In [1]:
# standard imports
import numpy as np
import pandas as pd
import matplotlib.pyplot as plt
import seaborn as sns

# scikit-learn imports
from sklearn.feature_selection import chi2

# tensorflow imports
import tensorflow as tf
from tensorflow.keras.models import load_model, save_model, Sequential
from tensorflow.keras.layers import Dense, Dropout

# setting style
plt.style.use("seaborn-colorblind")

ImportError: Could not find the DLL(s) 'msvcp140_1.dll'. TensorFlow requires that these DLLs be installed in a directory that is named in your %PATH% environment variable. You may install these DLLs by downloading "Microsoft C++ Redistributable for Visual Studio 2015, 2017 and 2019" for your platform from this URL: https://support.microsoft.com/help/2977003/the-latest-supported-visual-c-downloads

# INTRODUCTION

This project was a born from a curiosity question of mine as I prepared for my MBA in the U.S. As many know, cars are the most common method of transportation in the U.S as trains, buses, and other kinds of public transportation vary greatly by state and city.

Considering that, I asked myself: "How much would it cost to buy a car in the U.S?" I immediately discarded new vehicles because they're substantially more expensive, depreciate rapidly and simply didn't adjust to my budget. The only option was **used vehicles**. 

The question then changed to: "How much would it cost to buy a used car in the U.S?" It's sometimes difficult to find information that one considers both reliable and scalable and that has relevance over time, specially when P2P (Peer-to-Peer) markets are so heterogenous. 

In light of this, and building on my curiosity about ML / DL, I decided to build a model to **estimate the value / price of a used vehicle in the U.S**.

**SCOPE**: 
* For time reasons I will **exclude** any kind of **image analysis**.
* In-depth NLP tasks are not in scope of this analysis, but some tasks may be used for additional information.
* Data points such as VIN, which are used in history analysis, will also be excluded.

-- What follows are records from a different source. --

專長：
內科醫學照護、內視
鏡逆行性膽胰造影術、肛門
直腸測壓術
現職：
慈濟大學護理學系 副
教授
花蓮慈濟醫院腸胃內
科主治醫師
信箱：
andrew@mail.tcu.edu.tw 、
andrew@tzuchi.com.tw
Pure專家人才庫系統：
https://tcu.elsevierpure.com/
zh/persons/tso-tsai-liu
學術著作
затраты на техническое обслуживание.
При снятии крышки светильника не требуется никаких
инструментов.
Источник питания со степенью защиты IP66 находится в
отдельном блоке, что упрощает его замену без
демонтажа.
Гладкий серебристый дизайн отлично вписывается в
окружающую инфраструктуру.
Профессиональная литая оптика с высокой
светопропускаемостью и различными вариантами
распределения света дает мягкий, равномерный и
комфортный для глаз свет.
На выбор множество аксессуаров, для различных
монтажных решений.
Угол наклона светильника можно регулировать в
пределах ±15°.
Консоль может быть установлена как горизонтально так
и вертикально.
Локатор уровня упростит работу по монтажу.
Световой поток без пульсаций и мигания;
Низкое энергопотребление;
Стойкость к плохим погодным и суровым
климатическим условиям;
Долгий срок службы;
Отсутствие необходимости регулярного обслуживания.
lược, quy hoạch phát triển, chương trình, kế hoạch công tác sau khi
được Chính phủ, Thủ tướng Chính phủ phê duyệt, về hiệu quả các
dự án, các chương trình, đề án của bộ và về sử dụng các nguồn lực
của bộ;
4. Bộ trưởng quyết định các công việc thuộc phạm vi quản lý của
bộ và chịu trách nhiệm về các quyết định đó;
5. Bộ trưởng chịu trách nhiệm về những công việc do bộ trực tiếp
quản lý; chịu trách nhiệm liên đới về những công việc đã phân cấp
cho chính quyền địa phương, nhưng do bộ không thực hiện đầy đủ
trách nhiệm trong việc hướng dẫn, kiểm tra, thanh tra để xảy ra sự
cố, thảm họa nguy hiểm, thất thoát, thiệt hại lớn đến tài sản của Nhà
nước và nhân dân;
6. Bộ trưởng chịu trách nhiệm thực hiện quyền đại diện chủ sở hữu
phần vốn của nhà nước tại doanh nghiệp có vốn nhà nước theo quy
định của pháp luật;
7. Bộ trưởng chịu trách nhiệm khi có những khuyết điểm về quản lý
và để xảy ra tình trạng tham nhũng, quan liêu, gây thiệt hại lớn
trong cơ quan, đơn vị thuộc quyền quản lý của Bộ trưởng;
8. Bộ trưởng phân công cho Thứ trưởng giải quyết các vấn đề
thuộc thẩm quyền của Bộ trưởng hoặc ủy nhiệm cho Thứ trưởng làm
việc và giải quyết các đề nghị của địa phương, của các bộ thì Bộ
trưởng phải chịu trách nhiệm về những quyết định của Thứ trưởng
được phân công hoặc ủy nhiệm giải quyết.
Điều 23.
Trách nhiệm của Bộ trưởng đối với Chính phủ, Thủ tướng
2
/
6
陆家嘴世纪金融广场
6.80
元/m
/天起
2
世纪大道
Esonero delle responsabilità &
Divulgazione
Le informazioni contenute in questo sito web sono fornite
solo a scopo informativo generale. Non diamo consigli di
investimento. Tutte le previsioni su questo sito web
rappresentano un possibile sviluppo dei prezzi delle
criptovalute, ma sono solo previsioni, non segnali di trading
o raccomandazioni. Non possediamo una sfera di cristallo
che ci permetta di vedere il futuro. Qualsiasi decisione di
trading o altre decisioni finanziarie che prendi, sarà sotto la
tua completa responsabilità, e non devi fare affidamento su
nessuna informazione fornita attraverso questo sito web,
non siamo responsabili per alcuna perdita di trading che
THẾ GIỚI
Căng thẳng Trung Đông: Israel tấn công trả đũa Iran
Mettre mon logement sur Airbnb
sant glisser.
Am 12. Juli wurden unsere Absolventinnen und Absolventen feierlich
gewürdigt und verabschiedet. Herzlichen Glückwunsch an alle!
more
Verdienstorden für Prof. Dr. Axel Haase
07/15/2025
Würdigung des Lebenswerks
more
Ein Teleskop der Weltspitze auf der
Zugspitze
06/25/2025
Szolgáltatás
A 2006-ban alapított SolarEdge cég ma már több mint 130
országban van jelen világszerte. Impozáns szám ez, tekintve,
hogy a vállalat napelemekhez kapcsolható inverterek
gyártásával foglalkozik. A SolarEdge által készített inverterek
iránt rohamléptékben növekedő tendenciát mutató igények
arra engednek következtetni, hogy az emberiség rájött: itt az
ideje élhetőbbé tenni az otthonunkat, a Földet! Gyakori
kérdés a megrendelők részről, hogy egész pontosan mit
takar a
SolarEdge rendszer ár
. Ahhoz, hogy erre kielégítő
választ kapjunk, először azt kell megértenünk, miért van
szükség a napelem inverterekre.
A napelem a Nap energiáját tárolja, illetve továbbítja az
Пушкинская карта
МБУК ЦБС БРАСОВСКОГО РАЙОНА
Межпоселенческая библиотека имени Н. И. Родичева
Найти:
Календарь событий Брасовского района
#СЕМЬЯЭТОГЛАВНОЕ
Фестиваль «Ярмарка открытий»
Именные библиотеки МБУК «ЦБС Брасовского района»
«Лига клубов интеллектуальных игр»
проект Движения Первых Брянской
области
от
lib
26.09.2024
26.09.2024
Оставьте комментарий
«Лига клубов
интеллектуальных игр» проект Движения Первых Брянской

In general, this exercise attempts to create a prediction model with minimal inputs and without complex encodings & transformations

# DATA SELECTION, CLEANING & PREPARATION

## DATA CLEANING

The first thing I'll do after loading the data will be to analyze and discover columns that only have 1 value OR where each value is unique. Excluding geographical coordinates, features such as "ID" or otherwise unique identifiers do not assist for analysis.

In [None]:
# reading file and info
df = pd.read_csv("data/vehicles.csv")
df.nunique()

We can observe that **ID** and **URL** are unique for each vehicle posting, so we can go ahead and discard them since they do not provide any useful insights.

Additionally, image analysis is not in the scope of this review, so I will also ignore **image_url**.

Finally, as mentioned in scope, I will delete VIN, since for the scope for of this project I will not be querying the car's history.

In [None]:
# deleting useless columns.
df = df.drop(columns = ["id", "url", "image_url", "VIN"])

Next, I'll analyze and discover missing data points and find out what to do with these columns!

In [None]:
df.info()

Df.info() provides a good insight into the missing information, but let's try a different way to see how much missing data do we really have

In [None]:
# calculating all missing data points and normalizing to df size
df.isna().sum() * 100 / df.shape[0]

As we can see, columns such as:
* County -> 100% missing data
* size -> 71.76% missing data

have large amounts of missing data that we can outright consider impossible to fix, so we will just delete them.

In [None]:
# I'll delete the columns with too much missing data to be recoverable
df = df.drop(columns = ["county", "size"])

In [None]:
# let's start exploring some of the remaining information to understand what kind of information do we have at hand
## In particular, let's start exploring REGION & REGION_URL
df.info()

In [None]:
# Top 10 records in region
df["region"].unique()[:10]

In [None]:
# top 10 records in region URL
df["region_url"].unique()[:10]

In general, region seems to be related to the seller's location.